We use genomic tools as well a phenotypic analysis in yeast and cancer cell lines to characterize GASP in eukaryotes

A taste from the past- yeast revival from ancient beer pots:

Beer is one of the oldest and basic consumed products in human culture. Recipes of beer brewing were found in Mesopotamian and Egyptian archeological sites. So far, attempts to reconstruct ancient beer were done using modern cultivated yeast.

We have recently succeeded, in a proof of concept experiment, to isolate a yeast strain which produced a flavorful beer from a 5000 years old Egyptian vessel found in Israel. Using many control samples, we found that this yeast is uniquely found in this vessel and most probably does not originate from the surrounding environment. Moreover, it was not found in vessels which did not contain beer from the same site or in modern pots, suggesting that it is not a natural clay inhabitant. Using modern genomic tools, we intend to characterize the genomic features of these yeast cells and what enabled them to survive for so long. 

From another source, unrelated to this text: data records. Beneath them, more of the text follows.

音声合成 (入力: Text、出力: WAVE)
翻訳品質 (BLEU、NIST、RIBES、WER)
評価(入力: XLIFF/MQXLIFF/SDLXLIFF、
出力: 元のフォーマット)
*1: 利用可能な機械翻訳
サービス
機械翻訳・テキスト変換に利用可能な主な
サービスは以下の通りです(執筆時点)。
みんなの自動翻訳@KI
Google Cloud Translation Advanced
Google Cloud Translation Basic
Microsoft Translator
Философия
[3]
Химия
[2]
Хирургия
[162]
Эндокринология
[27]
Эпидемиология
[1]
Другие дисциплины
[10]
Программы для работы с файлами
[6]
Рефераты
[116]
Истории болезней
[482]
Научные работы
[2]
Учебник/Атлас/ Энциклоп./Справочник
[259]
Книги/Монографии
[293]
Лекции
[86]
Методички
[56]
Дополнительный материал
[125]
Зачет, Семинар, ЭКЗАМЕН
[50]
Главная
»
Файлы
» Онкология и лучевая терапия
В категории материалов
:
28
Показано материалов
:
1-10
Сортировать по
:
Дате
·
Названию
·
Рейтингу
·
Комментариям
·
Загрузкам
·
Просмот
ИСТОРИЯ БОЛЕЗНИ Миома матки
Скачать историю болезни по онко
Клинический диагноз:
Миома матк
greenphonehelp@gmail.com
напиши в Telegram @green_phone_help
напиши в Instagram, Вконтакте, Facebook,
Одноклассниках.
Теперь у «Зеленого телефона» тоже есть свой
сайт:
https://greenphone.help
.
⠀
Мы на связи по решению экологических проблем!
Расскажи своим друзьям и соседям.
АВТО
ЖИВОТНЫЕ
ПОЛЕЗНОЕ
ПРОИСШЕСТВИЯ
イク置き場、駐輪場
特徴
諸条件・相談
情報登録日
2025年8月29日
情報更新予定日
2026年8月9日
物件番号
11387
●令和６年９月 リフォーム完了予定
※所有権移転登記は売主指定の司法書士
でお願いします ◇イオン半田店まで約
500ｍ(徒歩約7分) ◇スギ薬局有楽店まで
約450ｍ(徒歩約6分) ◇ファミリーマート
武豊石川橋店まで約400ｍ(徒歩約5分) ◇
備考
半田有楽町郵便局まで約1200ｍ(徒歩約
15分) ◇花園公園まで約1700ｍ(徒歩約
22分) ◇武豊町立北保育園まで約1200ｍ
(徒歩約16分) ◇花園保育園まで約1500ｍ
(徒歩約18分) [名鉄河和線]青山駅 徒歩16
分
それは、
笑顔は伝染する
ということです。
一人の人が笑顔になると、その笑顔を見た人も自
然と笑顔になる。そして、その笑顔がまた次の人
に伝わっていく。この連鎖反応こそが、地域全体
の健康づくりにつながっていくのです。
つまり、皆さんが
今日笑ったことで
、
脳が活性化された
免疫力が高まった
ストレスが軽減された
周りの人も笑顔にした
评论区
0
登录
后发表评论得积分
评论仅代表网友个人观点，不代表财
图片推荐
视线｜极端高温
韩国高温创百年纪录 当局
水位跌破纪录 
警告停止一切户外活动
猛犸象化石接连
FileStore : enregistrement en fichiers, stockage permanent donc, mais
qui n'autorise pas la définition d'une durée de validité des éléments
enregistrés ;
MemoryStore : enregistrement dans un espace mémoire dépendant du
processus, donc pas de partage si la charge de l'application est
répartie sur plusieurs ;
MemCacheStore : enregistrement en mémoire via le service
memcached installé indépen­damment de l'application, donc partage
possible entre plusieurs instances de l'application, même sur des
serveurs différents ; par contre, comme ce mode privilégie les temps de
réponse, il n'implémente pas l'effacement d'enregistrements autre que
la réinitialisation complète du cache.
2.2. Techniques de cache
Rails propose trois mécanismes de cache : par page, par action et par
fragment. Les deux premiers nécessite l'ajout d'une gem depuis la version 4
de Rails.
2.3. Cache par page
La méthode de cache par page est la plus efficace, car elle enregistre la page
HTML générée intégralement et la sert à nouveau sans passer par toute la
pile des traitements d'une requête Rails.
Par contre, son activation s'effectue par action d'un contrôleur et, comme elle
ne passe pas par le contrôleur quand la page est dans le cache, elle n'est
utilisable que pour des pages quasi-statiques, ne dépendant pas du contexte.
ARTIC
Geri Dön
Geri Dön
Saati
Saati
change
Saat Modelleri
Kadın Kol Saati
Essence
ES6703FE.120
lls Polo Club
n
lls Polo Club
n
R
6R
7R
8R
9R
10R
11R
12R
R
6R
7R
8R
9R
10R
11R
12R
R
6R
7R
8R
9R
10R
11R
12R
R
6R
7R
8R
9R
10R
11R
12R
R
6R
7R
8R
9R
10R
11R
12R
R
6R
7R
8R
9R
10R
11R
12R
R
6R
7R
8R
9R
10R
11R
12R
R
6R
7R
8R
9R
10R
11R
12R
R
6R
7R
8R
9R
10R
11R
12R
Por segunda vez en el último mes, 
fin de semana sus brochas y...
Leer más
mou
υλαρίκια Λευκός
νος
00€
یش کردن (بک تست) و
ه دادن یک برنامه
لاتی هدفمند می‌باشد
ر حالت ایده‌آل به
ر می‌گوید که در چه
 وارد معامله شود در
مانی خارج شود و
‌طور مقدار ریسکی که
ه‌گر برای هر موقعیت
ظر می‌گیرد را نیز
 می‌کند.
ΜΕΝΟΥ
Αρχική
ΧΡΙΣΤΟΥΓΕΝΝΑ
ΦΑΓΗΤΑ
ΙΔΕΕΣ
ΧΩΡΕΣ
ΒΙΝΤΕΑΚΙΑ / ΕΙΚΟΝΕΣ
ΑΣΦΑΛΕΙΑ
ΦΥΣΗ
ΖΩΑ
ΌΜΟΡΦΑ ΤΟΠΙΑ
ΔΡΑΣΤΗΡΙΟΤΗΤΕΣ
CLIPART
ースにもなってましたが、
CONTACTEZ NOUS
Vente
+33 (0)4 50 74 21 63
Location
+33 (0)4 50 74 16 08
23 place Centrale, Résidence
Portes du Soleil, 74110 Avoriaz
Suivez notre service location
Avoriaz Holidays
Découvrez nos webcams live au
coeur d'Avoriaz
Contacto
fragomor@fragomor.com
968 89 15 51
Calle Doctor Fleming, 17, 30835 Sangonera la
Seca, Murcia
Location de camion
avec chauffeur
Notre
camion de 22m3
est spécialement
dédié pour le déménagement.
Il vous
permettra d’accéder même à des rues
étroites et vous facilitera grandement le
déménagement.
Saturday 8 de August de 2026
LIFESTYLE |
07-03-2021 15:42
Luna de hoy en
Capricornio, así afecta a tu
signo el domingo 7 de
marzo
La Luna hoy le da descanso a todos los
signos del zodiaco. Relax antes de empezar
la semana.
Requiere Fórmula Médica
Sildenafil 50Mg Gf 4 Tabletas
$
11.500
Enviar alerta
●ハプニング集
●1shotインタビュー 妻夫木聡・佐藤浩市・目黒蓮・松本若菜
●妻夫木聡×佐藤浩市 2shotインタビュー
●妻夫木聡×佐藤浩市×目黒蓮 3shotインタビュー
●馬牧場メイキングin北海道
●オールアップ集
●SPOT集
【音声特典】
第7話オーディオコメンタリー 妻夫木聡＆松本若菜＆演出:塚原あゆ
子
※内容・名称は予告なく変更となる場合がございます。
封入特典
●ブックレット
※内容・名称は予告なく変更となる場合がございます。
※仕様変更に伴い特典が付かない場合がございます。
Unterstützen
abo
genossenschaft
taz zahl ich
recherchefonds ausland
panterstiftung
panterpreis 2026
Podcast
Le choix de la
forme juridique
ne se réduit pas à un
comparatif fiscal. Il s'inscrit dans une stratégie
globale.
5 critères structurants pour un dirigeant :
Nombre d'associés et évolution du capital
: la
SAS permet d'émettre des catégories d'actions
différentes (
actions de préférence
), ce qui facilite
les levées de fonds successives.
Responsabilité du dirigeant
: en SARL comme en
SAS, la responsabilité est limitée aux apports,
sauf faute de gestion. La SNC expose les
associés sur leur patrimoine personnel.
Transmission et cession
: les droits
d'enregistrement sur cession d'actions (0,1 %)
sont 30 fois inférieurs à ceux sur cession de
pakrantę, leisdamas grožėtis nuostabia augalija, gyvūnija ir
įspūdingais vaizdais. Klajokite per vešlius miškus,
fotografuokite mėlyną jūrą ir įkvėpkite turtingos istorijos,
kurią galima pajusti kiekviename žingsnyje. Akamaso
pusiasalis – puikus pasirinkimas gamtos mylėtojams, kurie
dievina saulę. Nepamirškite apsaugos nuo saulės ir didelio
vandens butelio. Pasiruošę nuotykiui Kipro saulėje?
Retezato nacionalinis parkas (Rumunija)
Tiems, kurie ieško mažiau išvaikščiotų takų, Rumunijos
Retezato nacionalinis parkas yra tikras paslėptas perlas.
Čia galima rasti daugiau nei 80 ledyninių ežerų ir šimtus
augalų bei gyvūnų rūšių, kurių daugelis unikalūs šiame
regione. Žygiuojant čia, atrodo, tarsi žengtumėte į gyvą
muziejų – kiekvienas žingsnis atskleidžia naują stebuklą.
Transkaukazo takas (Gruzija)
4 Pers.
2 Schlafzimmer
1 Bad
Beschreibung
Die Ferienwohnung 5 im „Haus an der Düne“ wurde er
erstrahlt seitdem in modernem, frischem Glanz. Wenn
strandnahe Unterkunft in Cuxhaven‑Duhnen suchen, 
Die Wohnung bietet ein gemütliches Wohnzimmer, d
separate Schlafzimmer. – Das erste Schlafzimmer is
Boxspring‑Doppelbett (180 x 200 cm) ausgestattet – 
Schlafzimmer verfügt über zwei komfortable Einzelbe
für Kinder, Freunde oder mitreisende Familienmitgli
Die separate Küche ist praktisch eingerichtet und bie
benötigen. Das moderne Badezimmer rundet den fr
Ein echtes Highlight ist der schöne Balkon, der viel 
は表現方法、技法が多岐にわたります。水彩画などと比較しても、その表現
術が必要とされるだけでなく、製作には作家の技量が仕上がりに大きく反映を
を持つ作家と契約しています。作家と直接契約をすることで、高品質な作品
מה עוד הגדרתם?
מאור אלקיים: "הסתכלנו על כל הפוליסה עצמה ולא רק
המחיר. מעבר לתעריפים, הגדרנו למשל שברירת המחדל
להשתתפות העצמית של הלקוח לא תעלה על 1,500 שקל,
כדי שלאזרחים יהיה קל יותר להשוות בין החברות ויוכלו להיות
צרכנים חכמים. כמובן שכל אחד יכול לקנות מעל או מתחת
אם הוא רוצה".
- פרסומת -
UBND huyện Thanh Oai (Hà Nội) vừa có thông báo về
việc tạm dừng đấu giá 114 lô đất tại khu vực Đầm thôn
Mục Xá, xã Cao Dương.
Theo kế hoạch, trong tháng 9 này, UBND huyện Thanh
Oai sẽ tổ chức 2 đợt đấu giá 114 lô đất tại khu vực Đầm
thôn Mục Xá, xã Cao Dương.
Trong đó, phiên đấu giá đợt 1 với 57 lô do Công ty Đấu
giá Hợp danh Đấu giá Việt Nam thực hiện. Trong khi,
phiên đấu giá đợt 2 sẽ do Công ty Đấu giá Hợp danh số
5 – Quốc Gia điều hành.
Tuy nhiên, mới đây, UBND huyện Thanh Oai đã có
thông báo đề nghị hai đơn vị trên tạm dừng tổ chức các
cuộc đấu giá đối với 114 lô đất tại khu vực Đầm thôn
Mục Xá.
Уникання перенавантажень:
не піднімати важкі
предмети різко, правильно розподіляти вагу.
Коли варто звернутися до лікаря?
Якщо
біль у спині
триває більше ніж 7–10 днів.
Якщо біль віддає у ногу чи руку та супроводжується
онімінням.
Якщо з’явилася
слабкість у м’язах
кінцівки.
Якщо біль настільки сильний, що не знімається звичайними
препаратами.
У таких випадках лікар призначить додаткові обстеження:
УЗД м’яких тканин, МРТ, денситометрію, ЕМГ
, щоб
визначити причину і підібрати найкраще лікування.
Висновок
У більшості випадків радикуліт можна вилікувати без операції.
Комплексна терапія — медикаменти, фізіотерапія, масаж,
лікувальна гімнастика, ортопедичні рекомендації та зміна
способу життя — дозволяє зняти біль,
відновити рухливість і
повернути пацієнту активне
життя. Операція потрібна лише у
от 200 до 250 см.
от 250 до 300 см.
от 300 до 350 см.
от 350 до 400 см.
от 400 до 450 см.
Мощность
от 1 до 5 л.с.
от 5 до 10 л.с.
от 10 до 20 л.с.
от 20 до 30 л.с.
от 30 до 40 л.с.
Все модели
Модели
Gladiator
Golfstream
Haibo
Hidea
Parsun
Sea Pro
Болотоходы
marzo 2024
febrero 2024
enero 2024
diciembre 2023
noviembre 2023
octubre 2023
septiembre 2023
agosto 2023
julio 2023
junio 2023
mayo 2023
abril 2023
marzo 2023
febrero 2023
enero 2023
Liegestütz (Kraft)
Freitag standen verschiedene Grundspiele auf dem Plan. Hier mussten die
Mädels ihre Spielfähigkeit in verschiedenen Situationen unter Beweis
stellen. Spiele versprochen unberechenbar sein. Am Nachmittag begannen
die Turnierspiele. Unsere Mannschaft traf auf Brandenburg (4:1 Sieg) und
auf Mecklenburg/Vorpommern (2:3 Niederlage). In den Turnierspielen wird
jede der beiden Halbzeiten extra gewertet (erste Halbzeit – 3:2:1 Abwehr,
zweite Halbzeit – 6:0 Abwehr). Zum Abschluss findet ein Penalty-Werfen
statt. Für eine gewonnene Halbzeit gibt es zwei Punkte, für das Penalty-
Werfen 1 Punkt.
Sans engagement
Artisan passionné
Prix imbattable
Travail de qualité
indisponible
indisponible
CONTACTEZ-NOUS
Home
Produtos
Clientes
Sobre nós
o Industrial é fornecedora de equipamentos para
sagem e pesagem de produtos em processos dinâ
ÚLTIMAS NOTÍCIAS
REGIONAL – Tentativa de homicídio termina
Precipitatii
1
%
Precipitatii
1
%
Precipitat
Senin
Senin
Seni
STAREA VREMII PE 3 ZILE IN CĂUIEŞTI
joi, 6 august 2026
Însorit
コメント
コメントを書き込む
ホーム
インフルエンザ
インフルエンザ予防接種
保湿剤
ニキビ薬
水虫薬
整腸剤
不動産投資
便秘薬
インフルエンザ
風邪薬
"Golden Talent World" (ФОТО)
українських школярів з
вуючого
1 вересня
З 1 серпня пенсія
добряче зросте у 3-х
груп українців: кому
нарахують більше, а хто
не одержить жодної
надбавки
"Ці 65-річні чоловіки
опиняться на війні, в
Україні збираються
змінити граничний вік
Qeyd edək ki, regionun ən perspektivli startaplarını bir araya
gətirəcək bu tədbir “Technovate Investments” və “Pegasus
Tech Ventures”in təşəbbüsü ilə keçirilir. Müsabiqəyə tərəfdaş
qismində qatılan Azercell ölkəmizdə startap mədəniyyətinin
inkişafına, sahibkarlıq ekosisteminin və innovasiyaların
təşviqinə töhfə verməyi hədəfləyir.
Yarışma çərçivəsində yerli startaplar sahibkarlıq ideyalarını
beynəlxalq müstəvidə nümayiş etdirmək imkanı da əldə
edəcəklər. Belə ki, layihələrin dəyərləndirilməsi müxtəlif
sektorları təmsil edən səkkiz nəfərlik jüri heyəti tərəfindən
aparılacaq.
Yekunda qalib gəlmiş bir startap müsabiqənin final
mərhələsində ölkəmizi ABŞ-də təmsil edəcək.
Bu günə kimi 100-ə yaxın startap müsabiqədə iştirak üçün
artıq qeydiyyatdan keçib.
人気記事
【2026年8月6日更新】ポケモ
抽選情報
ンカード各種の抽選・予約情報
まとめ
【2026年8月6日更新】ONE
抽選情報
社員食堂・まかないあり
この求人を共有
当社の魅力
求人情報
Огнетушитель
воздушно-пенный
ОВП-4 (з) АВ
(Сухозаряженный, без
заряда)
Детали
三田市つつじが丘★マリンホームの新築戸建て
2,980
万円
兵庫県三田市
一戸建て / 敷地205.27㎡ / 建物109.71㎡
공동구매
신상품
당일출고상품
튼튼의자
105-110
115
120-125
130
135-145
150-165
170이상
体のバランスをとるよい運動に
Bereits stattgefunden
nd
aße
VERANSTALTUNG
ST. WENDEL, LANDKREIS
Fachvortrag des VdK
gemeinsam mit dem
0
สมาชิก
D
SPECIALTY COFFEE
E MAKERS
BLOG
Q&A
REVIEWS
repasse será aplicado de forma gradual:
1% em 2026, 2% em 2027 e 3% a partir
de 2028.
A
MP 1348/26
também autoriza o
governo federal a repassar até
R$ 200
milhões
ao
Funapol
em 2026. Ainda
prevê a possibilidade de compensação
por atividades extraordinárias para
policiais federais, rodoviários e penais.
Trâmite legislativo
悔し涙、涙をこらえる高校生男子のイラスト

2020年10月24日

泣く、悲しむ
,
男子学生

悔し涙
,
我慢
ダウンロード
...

This project is expected to yield knowledge about the evolution and the cultivation of beer yeast and about the production of one of the most important and common beverages among many cultures since the beginning of civilization, in a unique collaboration of archeologists, microbiologists, bioinformaticians and beer brewing experts. As a bonus, this project allows modern-time people to taste beer from the time of our ancestors.